With this, “ref” in the “validate” section will point to a transform defined in the “train” section with the specified name.
The component reference mechanism only works for transforms!
You can also assign an alias to the transform in the “train” section, and then use the alias in “ref” in the “validate” section. This feature could be useful in case the same transform type is used more than once in the “train” section – you can assign different aliases for them and reference them via the aliases in “validate” section.
In the following example, the “LoadImaged” transform is assigned an alias “loadImageExample”, which is referenced in the “validate” section:
{
...
"train": {
...
"pre_transforms": [
{
"name": "LoadImaged#loadImageExample",
"args": {
"keys": [
"image",
"label"
]
}
},
...
],
...
"validate": {
...
"pre_transforms": [
{
"ref": "loadImageExample"
},
...
],
...
}
}
The validation config file config_validation.json defines the configuration of the validation workflow.

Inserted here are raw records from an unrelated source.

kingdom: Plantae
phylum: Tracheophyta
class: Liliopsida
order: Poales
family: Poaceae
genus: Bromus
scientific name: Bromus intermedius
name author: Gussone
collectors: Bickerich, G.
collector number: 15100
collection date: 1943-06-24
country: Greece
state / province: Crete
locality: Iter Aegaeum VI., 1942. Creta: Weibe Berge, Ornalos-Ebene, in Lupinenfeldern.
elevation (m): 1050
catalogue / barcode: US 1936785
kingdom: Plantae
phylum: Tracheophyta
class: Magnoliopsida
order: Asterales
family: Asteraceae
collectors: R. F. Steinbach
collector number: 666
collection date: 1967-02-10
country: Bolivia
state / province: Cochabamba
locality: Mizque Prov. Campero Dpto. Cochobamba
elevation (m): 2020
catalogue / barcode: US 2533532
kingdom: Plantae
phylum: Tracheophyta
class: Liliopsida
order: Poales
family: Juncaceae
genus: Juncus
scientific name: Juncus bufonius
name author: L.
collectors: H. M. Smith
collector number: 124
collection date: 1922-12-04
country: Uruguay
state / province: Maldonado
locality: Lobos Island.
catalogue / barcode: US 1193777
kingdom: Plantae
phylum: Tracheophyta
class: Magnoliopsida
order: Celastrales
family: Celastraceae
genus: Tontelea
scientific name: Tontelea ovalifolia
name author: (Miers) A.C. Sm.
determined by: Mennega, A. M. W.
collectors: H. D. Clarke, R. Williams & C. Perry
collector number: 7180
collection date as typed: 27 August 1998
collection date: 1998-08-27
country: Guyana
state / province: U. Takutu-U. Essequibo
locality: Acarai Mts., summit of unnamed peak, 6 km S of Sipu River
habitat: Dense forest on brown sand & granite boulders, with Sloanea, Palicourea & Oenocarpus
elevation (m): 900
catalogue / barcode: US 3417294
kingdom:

Validation configuration: segmentation model example
Here is the validation config of clara_pt_spleen_ct_segmentation:
{
"multi_gpu": false,
"amp": true,
"dont_load_ts_model": false,
"dont_load_ckpt_model": true,
"model": [
{
"ts_path": "{MMAR_TORCHSCRIPT}",
"disabled": "{dont_load_ts_model}"
},
{
"ckpt_path": "{MMAR_CKPT}",
"disabled": "{dont_load_ckpt_model}"
}
],
"pre_transforms": [
{
"name": "LoadImaged",
"args": {
"keys": [
"image",
"label"
]
}
},
{
"name": "EnsureChannelFirstd",
"args": {
"keys": [
"image",
"label"
]
}
},
{
"name": "ScaleIntensityRanged",
"args": {
"keys": "image",
"a_min": -57,
"a_max": 164,
"b_min": 0.0,
"b_max": 1.0,
"clip": true
}
},
{
"name": "CropForegroundd",
"args": {
"keys": [
"image",
"label"
],
"source_key": "image"
}
},
{
"name": "ToTensord",
"args": {
"keys": [
"image",
"label"
]
}
}
],
"dataset": {
"name": "Dataset",
"data_list_file_path": "{DATASET_JSON}",
"data_file_base_dir": "{DATA_ROOT}",
"data_list_key": "validation"
},
"dataloader": {
"name": "DataLoader",
"args": {
"batch_size": 1,
"shuffle": false,
"num_workers": 4
}
},
"inferer": {
"name": "SlidingWindowInferer",
"args": {
"roi_size": [
160,
160,
160
],
"sw_batch_size": 4,
"overlap": 0.5
}
},
"handlers": [
{
"name": "CheckpointLoader",
"disabled": "{dont_load_ckpt_model}",
"args": {
"load_path": "{MMAR_CKPT}",
"load_dict": ["model"]
}
},
{
"name": "StatsHandler",
"rank": 0,
"args": {
"output_transform": "lambda x: None"
}
},
{
"name": "SegmentationSaver",
"args": {
"output_dir": "{MMAR_EVAL_OUTPUT_PATH}",
"batch_transform": "lambda x: x['image_meta_dict']",
"output_transform": "lambda x: x['pred']"
}
},
{
"name": "MetricsSaver",
"args": {
"save_dir": "{MMAR_EVAL_OUTPUT_PATH}",
"metrics": ["val_mean_dice", "val_acc"],
"metric_details": ["val_mean_dice"],
"batch_transform": "lambda x: x['image_meta_dict']",
"summary_ops": "*",
"save_rank": 0
}
}
],
"post_transforms": [
{
"name": "Activationsd",
"args": {
"keys": "pred",
"softmax": true
}
},
{
"name": "AsDiscreted",
"args": {
"keys": ["pred", "label"],
"argmax": [true, false],
"to_onehot": true,
"n_classes": 2
}
}
],
"metrics": [
{
"name": "MeanDice",
"log_label": "val_mean_dice",
"is_key_metric": true,
"args": {
"include_background": false,
"output_transform": "lambda x: (x['pred'], x['label'])"
}
},
{
"name": "Accuracy",
"log_label": "val_acc",
"args": {
"output_transform": "lambda x: (x['pred'], x['label'])"
}
}
],
"evaluator": {
"name": "SupervisedEvaluator"
}
}
Users can disable a component by adding ‘disabled’: true in that component, as follows:
{
"name": "RandFlipd",
"args": {
"keys": [
"image",
"label"
],
"prob": 0.5,
"spatial_axis": 0
},
"disabled": true
}
This option is useful if users would like to temporarily disable a component when trying different combinations of components in experiments.
Converting from the old formats
With the introduction of Pytorch and Ignite as a back end and the usage of components from MONAI, changes are required to convert previous MMARs to work with v4.0 and later. See Converting from Clara 3.1 to Clara 4.0 for details.